27 July 2016, Day 3 – Summit!
Alarm pada HP diset pada pukul 00.45. Meskipun terasa berat, kami memaksa diri untuk bangun dan bersiap-siap untuk melakukan pendakian summit. Sekitar pukul 01.15 kami keluar dari tenda dengan membawa daypack ringan, dan Bpk. Madoni telah membuatkan kami masing-masing satu gelas energen. “Semoga berhasil! Sampai bertemu saat sarapan, akan saya buatkan pancake pisang dan roti bakar!” seru Pak Madoni di tengah dinginnya dini hari tersebut. Pukul 01.30 kami memulai perjalanan menuju summit. Mayoritas penghuni tenda masih belum beraktivitas, namun kami dapat melihat ada sekumpulan titik cahaya kecil di ketinggian yang mengartikan sudah ada beberap kelompok sebelum kami yang sedang mendaki summit (mereka sudah tampak mencapai “setengah” perjalanan).

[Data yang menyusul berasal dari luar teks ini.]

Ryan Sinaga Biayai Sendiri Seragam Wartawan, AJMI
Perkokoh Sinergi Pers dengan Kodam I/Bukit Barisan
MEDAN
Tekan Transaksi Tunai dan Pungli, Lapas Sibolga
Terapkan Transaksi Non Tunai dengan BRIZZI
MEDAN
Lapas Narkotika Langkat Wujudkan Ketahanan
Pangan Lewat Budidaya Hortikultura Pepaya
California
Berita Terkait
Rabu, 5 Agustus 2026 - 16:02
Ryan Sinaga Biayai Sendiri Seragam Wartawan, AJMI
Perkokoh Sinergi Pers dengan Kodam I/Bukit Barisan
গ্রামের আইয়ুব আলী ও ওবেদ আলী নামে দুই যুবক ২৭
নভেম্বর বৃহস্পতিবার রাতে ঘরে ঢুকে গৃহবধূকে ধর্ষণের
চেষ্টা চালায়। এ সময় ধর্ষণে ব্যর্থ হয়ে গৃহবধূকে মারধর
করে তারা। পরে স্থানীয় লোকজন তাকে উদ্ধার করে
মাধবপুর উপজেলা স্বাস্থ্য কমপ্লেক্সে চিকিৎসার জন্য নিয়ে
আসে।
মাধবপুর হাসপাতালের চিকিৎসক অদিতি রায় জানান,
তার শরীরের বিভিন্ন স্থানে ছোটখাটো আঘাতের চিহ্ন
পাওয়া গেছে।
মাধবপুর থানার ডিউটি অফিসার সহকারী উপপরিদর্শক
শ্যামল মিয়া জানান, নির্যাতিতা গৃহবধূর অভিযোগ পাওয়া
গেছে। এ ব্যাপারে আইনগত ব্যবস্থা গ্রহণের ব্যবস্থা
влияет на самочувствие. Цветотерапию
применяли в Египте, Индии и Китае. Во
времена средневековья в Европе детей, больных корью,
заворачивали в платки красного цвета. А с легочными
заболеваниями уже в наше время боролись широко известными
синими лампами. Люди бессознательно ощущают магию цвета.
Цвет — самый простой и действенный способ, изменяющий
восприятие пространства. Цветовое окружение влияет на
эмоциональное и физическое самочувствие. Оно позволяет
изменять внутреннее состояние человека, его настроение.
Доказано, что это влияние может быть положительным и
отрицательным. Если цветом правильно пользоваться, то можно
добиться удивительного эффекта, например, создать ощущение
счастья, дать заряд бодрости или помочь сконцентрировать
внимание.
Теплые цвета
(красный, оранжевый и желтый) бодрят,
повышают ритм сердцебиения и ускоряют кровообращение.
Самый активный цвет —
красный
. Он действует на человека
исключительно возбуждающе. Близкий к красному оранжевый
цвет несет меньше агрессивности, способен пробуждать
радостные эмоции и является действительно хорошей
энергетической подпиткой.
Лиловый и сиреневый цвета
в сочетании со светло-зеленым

Di awal, kami melewati kumpulan tenda di pelawangan 4 dan 5, dan setelahnya tanjakan dimulai melewati celah diantara gundukan tanah setinggi lutut dengan tekstur pasir keras. Dari pelawangan menuju puncak, kami harus mendaki lebih dari 1.100 m (dari ketinggian Pelawangan 2.600 m menuju summit di 3.726 m). Kondisi sekitar yang masih sangat gelap dan medan yang agak sulit dilalui mengharuskan kami berjalan menggunakan head lamp agar tangan kami dapat lebih leluasa nergerak.
Pukul 03.30, udara semakin menusuk, meskipun kami sudah mencoba menggunakan pakaian berlapis-lapis. Pijakan kaki semakin tidak stabil karena semakin lama semakin berpasir. Betul apa yang dikatakan banyak orang: setiap 2 langkah, turun 1 langkah. Perlahan, para pendaki asing mulai melewati kami satu per satu. Terasa langkah kaki semakin berat, setiap 20-30 langkah, sangat ingin istirahat sejenak. Waktu menunjukkan pukul 05.15 dan kami belum kunjung mencapai summit. Perlahan, harapan untuk mengejar sunrise sirna, dan bahkan perasaan ingin ‘menyerah’ mulai muncul. Terlebih beberapa kami menjumpai ada pendaki asing yang memutuskan untuk kembali sebelum mencapai puncak, dan beberapa lainnya sedang dibujuk oleh sahabatnya untuk tetap meneruskan perjalanan. Menjadi pergulatan mental yang cukup berat bagi sebagian kami untuk terus melangkah maju di tengah dinginnya terpaan angin dan summit yang tidak kunjung sampai. Pukul 05.30, Langit tampak semakin terang, menunjukkan bahwa matahari akan segera terbit, melihat summit di atas, kami sadar bahwa kami masih memiliki 1/4 perjalanan untuk mencapai summit. Tidak lama, beberapa pendaki asing yang telah mencapai summit terlihat menuruni summit dari arah berlawanan, kembali menuju basecamp mereka masing-masing.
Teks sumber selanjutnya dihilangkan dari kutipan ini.